Kommentar zum Terrorakt in der Türkei Recep Janus Erdogan

Meinung · Der Anschlag auf den Atatürk-Flughafen in Istanbul erschüttert die Türkei. Doch Staatspräsident Recep Tayyip Erdogan muss sich einige Fragen gefallen lassen, wie es um seine Verantwortung für die Entwicklung in seinem Land steht.

Die Nacht im Westen von Istanbul war verheerend, doch am Morgen nach dem Anschlag, keine acht Stunden später, läuft Atatürk Airport schon wieder in Normalbetrieb. Fotos von staubigen, traumatisierten Kindern auf Sanitäterliegen, von Bergen zurückgelassener Koffer transportieren noch den Schrecken, während erste Flugzeuge landen, als wäre am Vorabend nichts geschehen. Routine, so soll es wohl sein, signalisiert den Terrorlenkern, dass sich niemand einschüchtern lässt.

Routine löscht aber auch jedes Unbehagen, jeden Gedanken aus, der quer läuft zur schablonenhaften Rhetorik nach Anschlägen. Einheitlich zusammenstehen gegen Terror, das will Staatspräsident Recep Tayyip Erdogan mit der Weltgemeinschaft. Tatsächlich?

Richtig ist, dass keine westliche Metropole – siehe Brüssel, Paris, London, New York – vor Terroranschlägen sicher ist, dass die Opfer überwiegend nichts mit den Kränkungen radikal islamischer Selbstmordattentäter zu tun hatten. Montagabend wurden gar gläubige Muslime Ziel, die zum Zuckerfest nach Hause reisten.

Anschlagsopfer sterben wahllos, überall. Das eint sie auf traurige Weise, doch es rechtfertigt nicht, dass Erdogan die Toten von Istanbul instrumentalisiert, um auch sich in den Kreis anderer, von Terror betroffener westlicher Staatschefs einzureihen. Wenn die Türkei dem Terror gemeinsam mit anderen Nationen wirklich hätte die Stirn bieten wollen, wie Erdogan gestern scheinheilig behauptete, dann hätte sie den Islamischen Staat nicht so lange hofiert.

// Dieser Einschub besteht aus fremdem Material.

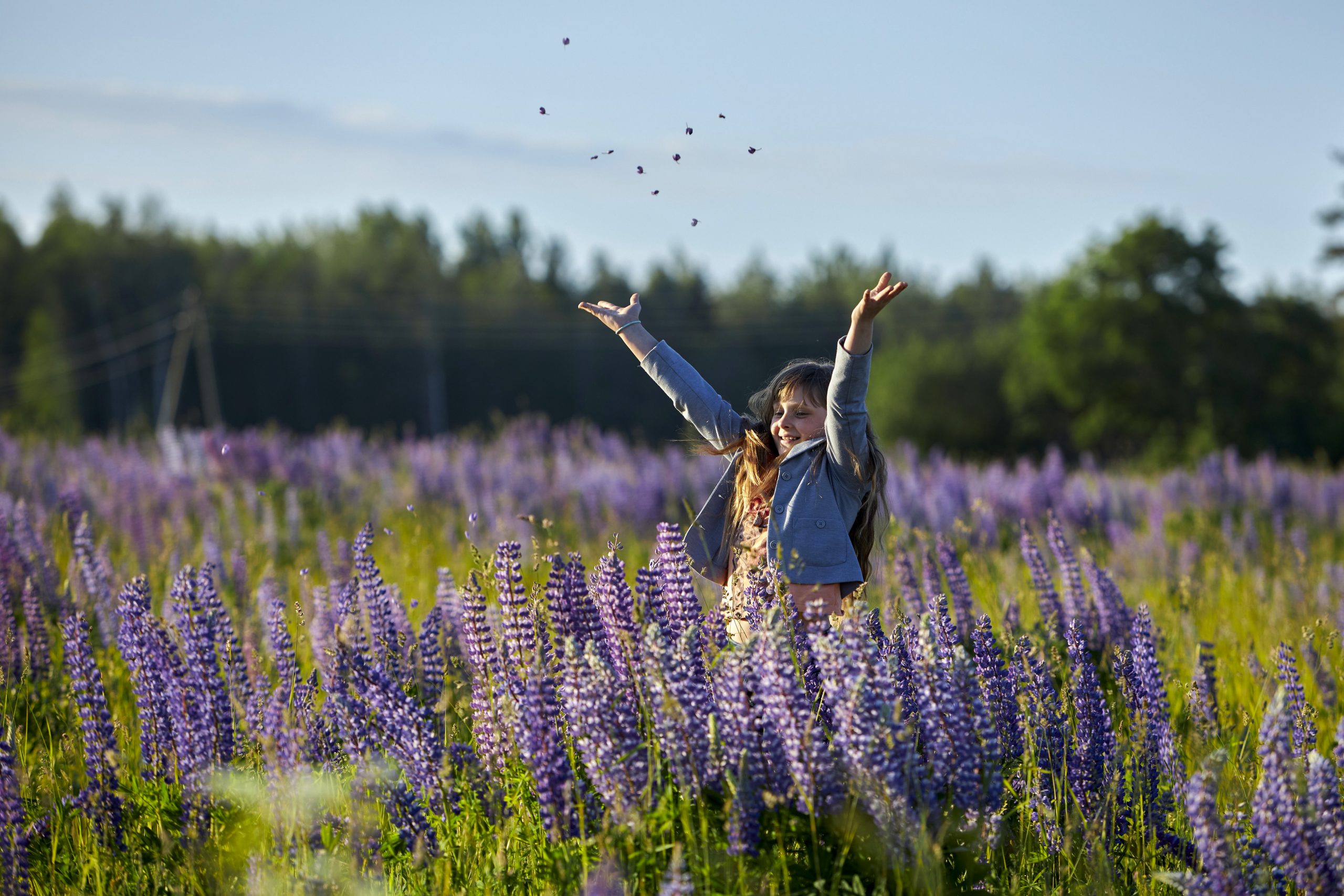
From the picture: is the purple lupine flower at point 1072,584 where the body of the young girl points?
no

Unter Erdogans verschlossenen Augen konnte sich der IS, dem die Istanbuler Anschläge zugeschrieben werden, prächtig entfalten. Ausländische Gotteskrieger werden über türkische Hotels nach Syrien geschleust, verwundete Kämpfer ziehen sich von dort zurück in die Türkei. Waffentransporte, Logistik, Planung, Versorgung des IS sind ohne die Türkei nicht denkbar. Berichte türkischer Sicherheitskreise, aber auch von Hilfsorganisationen, die sich mit dem Weg radikalisierter Jugendlicher beschäftigen, bestätigen das.

Ein starker IS nutzt Erdogan, den syrischen Herrscher Baschar al-Assad und das alewitische Regime zu schwächen. Es waren die Alewiten, die in den Achtzigern die Kurden unterstützt haben. Priorität hat für ihn, die Kurden am Boden zu halten, nicht den IS im eigenen Land auszuheben. Das probiert er seit Kurzem zwar halbherzig. Doch es ist zu wenig, zu spät. 3000 Kämpfer sollen es sich inzwischen in der Türkei heimisch gemacht haben. Währenddessen attackiert Erdogan mit Verve kritische Journalisten, Schwulen-Demos, russische Kampfjets und einen mittelmäßig gefährlichen Jan Böhmermann...

Längst rächt sich die Allianz mit dem IS. Im Januar schlugen die Terroristen an der Blauen Moschee zu, im März auf einer belebten Einkaufsstraße. Jetzt attackierten sie mit dem Flughafen ein Symbol des türkischen Wirtschaftsaufschwungs. Um ein Drittel sind die Touristenzahlen seit Januar in der Türkei eingebrochen. Klar, niemand hat Lust auf Panik statt Erholung. Auch das Mantra der Reiseindustrie („Daheim bleiben bringt nichts“) gehört auf den Prüfstand der Terror-Routinen. Wem die Lage zu unsicher ist, der soll zu Hause bleiben können – ohne schlechtes Gewissen.